-- START OF EXCERPTED DATA --

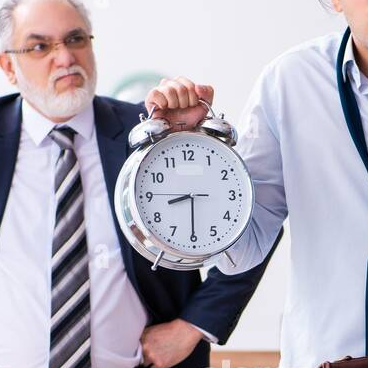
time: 8:30
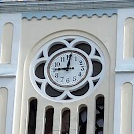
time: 9:01
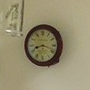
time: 8:18
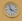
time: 3:58
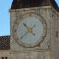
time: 10:38
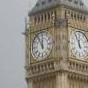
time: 11:55
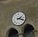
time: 2:18
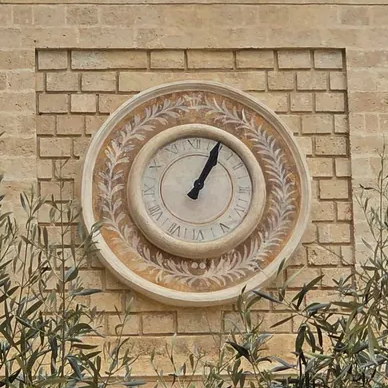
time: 1:04
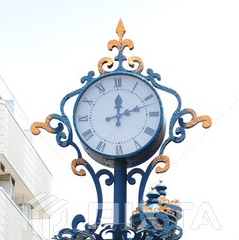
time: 12:11
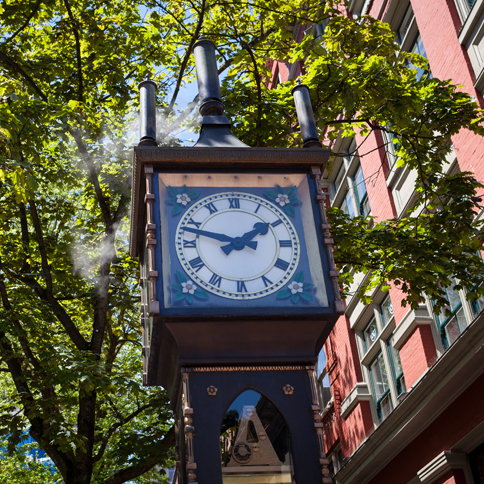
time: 1:47
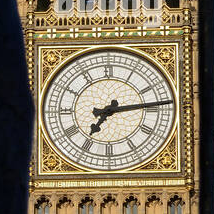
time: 7:13
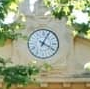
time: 4:04
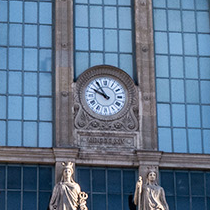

-- END OF EXCERPTED DATA --

Reproduce every line of the items above verbatim, omitting the pictures.

> [COMPLETED TASK]:
time: 8:30
time: 9:01
time: 8:18
time: 3:58
time: 10:38
time: 11:55
time: 2:18
time: 1:04
time: 12:11
time: 1:47
time: 7:13
time: 4:04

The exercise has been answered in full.